Astute observation, dear reader! I doff my cap. I contemplated this for a bit when designing this model. While it's true that masculinity and femininity aren't entirely opposite, they contain some elements that are. Personally, I think that someone who says they're 100% both, isn't thinking hard enough, but what do I know?

I will assert that non-binary gendered people cannot experience their gender more strongly than a strongly gendered man or woman--that is, the magnitude of their vector should not exceed 100%. In cases where they do, we can do what's called "normalizing the vector" which means keep the vector pointing exactly the same direction but shorten it to have a magnitude of 1. This is done by finding the magnitude of the offending vector (in the case of <1, 1> that magnitude is ~1.4), and dividing each component by that value (so <1 / 1.4, 1 / 1.4> ≈ <0.7, 0.7>).

Another advantage to this model is that it is easily extendible to other gender dimensions. I know that some people don't identify as male or female, but do identify strongly as something else. I haven't done enough research to know what those something elses are, but I do know they exist. How does this model handle them? We can simply add more components to our vectors. Rather than being <m, f>, we have <m, f, x>, where x represents this other gender. Rather than our 2D quarter-circle, we would have a 3D quarter-dome. All our vectors still have magnitudes between 0% and 100%, but now they have a depth in addition to a height and width. We can add as many components as we need to, and the math is still exactly the same.

So how does this model represent transgender people? Well, it really doesn't. Transgender people are merely people born with male anatomy whose gender vectors are mostly vertical and people born with female anatomy whose gender vectors are mostly horizontal. To be honest, if we accept that gender and biology are independent of each other, I think "transgender" as a gender is a bit of an antiquated term. Using it this way is the equivalent of categorically saying all men have brown hair and all women have blond hair, and then creating a label for the few cases where women are brunette and men are blond (and then lumping the two together, to boot). If gender and biology are indeed independent of each other (if strongly correlated), then why associate one with the other? Simply use the correct gender/gendered pronouns, and when necessary in a medical context, describe one's biology or anatomy.

The term "transgender" should describe people who are transitioning--or who have transitioned--away from the gender associated with their anatomy. It is helpful for describing the experiences this set of people tend to have in our society, and provides a decent point of reference in conversation, say, to distinguish between someone transitioning and someone who dresses up in drag.

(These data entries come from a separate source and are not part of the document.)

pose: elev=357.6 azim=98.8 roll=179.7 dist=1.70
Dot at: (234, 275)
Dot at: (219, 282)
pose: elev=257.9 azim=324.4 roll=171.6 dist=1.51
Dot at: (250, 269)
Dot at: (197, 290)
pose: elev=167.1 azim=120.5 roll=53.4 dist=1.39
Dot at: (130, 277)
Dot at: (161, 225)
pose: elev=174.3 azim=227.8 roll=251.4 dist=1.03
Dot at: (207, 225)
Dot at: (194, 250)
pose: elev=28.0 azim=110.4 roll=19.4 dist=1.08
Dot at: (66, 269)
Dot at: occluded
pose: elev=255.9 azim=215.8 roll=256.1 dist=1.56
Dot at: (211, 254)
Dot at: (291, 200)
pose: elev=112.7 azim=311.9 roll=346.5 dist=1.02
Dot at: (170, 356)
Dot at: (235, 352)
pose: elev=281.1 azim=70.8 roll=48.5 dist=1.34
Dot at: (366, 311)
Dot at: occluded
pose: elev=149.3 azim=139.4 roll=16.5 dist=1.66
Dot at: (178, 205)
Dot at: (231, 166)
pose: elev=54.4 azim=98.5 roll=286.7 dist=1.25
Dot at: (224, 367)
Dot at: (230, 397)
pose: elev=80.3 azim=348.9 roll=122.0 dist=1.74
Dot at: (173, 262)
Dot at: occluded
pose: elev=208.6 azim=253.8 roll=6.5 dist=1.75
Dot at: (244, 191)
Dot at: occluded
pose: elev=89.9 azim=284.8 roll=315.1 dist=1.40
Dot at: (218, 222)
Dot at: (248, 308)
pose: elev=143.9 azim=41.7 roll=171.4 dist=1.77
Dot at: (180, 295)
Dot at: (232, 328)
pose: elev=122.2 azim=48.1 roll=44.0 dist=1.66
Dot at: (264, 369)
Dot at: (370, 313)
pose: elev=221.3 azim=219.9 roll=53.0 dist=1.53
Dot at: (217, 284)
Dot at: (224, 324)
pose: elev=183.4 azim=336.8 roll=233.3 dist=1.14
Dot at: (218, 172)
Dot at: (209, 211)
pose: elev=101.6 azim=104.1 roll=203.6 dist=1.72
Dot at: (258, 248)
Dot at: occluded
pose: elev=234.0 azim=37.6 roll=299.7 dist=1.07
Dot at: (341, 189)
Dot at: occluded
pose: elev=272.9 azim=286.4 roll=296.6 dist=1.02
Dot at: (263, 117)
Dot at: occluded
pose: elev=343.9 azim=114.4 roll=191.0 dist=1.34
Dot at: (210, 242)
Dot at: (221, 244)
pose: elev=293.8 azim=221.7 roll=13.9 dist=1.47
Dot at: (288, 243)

A caveat: this model is useful for describing gender at a specific point in time. Gender is fluid and some people vary greatly where they land in this model at any given point in time. I also don't know enough about pangender people to know if my model can adequately describe them.


  1. My macho-man and girly-girl examples are merely how a few of my friends and I perceive these celebrities based on their gender expression, not their gender identity. I have no idea how they perceive themselves.